§ **Instructions for the task**:
Print the following material line for line, without changing a single character.

-- Task material follows --

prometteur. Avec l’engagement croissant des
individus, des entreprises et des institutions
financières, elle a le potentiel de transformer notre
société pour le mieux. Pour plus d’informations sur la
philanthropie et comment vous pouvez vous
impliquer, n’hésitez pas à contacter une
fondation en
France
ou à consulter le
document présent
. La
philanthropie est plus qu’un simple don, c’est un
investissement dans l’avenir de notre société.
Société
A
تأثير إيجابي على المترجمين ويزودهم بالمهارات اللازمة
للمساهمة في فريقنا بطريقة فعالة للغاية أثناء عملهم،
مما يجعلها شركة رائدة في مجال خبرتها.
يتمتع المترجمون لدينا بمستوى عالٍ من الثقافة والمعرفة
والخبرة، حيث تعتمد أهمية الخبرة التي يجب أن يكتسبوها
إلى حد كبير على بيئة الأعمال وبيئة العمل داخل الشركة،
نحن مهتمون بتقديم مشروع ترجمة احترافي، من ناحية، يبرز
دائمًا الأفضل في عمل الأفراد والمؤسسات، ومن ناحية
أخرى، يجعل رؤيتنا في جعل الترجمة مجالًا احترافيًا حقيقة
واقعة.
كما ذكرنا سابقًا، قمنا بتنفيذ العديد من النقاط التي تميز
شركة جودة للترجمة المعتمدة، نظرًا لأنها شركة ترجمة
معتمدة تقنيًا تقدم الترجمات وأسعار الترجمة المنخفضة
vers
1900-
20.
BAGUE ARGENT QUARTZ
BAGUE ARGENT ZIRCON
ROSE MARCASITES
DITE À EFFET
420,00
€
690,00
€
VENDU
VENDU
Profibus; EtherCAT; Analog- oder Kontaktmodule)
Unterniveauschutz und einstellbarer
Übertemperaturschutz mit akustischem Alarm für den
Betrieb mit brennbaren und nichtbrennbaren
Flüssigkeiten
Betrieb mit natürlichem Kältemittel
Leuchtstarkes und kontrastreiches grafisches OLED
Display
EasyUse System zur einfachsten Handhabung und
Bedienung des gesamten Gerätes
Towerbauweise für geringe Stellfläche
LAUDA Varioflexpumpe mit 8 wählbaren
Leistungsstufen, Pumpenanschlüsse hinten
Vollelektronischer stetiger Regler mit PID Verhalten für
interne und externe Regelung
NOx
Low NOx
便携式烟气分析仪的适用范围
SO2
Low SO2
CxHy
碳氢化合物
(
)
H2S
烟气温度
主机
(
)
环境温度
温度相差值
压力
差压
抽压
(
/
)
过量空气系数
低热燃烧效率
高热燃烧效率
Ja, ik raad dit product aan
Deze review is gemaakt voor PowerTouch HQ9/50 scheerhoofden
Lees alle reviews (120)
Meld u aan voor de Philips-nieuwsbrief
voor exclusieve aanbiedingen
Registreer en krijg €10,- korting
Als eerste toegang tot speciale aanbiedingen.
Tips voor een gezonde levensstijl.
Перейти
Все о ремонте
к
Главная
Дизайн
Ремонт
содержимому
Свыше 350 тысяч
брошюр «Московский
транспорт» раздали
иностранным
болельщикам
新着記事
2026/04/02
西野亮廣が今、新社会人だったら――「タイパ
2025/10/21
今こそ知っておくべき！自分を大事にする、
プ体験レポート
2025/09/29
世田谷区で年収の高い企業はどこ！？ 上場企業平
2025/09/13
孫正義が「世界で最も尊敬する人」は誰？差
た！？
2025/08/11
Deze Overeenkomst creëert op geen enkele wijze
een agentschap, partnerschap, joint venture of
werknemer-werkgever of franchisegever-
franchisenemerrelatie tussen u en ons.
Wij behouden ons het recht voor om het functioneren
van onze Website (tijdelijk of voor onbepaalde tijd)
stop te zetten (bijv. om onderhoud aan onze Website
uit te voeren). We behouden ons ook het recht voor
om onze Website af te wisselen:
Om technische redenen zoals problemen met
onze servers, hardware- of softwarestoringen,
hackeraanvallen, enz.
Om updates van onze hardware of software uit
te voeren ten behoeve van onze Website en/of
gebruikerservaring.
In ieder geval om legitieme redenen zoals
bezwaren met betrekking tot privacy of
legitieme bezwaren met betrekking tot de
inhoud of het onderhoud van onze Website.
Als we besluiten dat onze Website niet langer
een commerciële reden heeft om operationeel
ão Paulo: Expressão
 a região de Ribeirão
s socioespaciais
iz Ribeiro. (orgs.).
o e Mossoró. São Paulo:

-- Task material concluded --

§ **Problem solution**:
prometteur. Avec l’engagement croissant des
individus, des entreprises et des institutions
financières, elle a le potentiel de transformer notre
société pour le mieux. Pour plus d’informations sur la
philanthropie et comment vous pouvez vous
impliquer, n’hésitez pas à contacter une
fondation en
France
ou à consulter le
document présent
. La
philanthropie est plus qu’un simple don, c’est un
investissement dans l’avenir de notre société.
Société
A
تأثير إيجابي على المترجمين ويزودهم بالمهارات اللازمة
للمساهمة في فريقنا بطريقة فعالة للغاية أثناء عملهم،
مما يجعلها شركة رائدة في مجال خبرتها.
يتمتع المترجمون لدينا بمستوى عالٍ من الثقافة والمعرفة
والخبرة، حيث تعتمد أهمية الخبرة التي يجب أن يكتسبوها
إلى حد كبير على بيئة الأعمال وبيئة العمل داخل الشركة،
نحن مهتمون بتقديم مشروع ترجمة احترافي، من ناحية، يبرز
دائمًا الأفضل في عمل الأفراد والمؤسسات، ومن ناحية
أخرى، يجعل رؤيتنا في جعل الترجمة مجالًا احترافيًا حقيقة
واقعة.
كما ذكرنا سابقًا، قمنا بتنفيذ العديد من النقاط التي تميز
شركة جودة للترجمة المعتمدة، نظرًا لأنها شركة ترجمة
معتمدة تقنيًا تقدم الترجمات وأسعار الترجمة المنخفضة
vers
1900-
20.
BAGUE ARGENT QUARTZ
BAGUE ARGENT ZIRCON
ROSE MARCASITES
DITE À EFFET
420,00
€
690,00
€
VENDU
VENDU
Profibus; EtherCAT; Analog- oder Kontaktmodule)
Unterniveauschutz und einstellbarer
Übertemperaturschutz mit akustischem Alarm für den
Betrieb mit brennbaren und nichtbrennbaren
Flüssigkeiten
Betrieb mit natürlichem Kältemittel
Leuchtstarkes und kontrastreiches grafisches OLED
Display
EasyUse System zur einfachsten Handhabung und
Bedienung des gesamten Gerätes
Towerbauweise für geringe Stellfläche
LAUDA Varioflexpumpe mit 8 wählbaren
Leistungsstufen, Pumpenanschlüsse hinten
Vollelektronischer stetiger Regler mit PID Verhalten für
interne und externe Regelung
NOx
Low NOx
便携式烟气分析仪的适用范围
SO2
Low SO2
CxHy
碳氢化合物
(
)
H2S
烟气温度
主机
(
)
环境温度
温度相差值
压力
差压
抽压
(
/
)
过量空气系数
低热燃烧效率
高热燃烧效率
Ja, ik raad dit product aan
Deze review is gemaakt voor PowerTouch HQ9/50 scheerhoofden
Lees alle reviews (120)
Meld u aan voor de Philips-nieuwsbrief
voor exclusieve aanbiedingen
Registreer en krijg €10,- korting
Als eerste toegang tot speciale aanbiedingen.
Tips voor een gezonde levensstijl.
Перейти
Все о ремонте
к
Главная
Дизайн
Ремонт
содержимому
Свыше 350 тысяч
брошюр «Московский
транспорт» раздали
иностранным
болельщикам
新着記事
2026/04/02
西野亮廣が今、新社会人だったら――「タイパ
2025/10/21
今こそ知っておくべき！自分を大事にする、
プ体験レポート
2025/09/29
世田谷区で年収の高い企業はどこ！？ 上場企業平
2025/09/13
孫正義が「世界で最も尊敬する人」は誰？差
た！？
2025/08/11
Deze Overeenkomst creëert op geen enkele wijze
een agentschap, partnerschap, joint venture of
werknemer-werkgever of franchisegever-
franchisenemerrelatie tussen u en ons.
Wij behouden ons het recht voor om het functioneren
van onze Website (tijdelijk of voor onbepaalde tijd)
stop te zetten (bijv. om onderhoud aan onze Website
uit te voeren). We behouden ons ook het recht voor
om onze Website af te wisselen:
Om technische redenen zoals problemen met
onze servers, hardware- of softwarestoringen,
hackeraanvallen, enz.
Om updates van onze hardware of software uit
te voeren ten behoeve van onze Website en/of
gebruikerservaring.
In ieder geval om legitieme redenen zoals
bezwaren met betrekking tot privacy of
legitieme bezwaren met betrekking tot de
inhoud of het onderhoud van onze Website.
Als we besluiten dat onze Website niet langer
een commerciële reden heeft om operationeel
ão Paulo: Expressão
 a região de Ribeirão
s socioespaciais
iz Ribeiro. (orgs.).
o e Mossoró. São Paulo:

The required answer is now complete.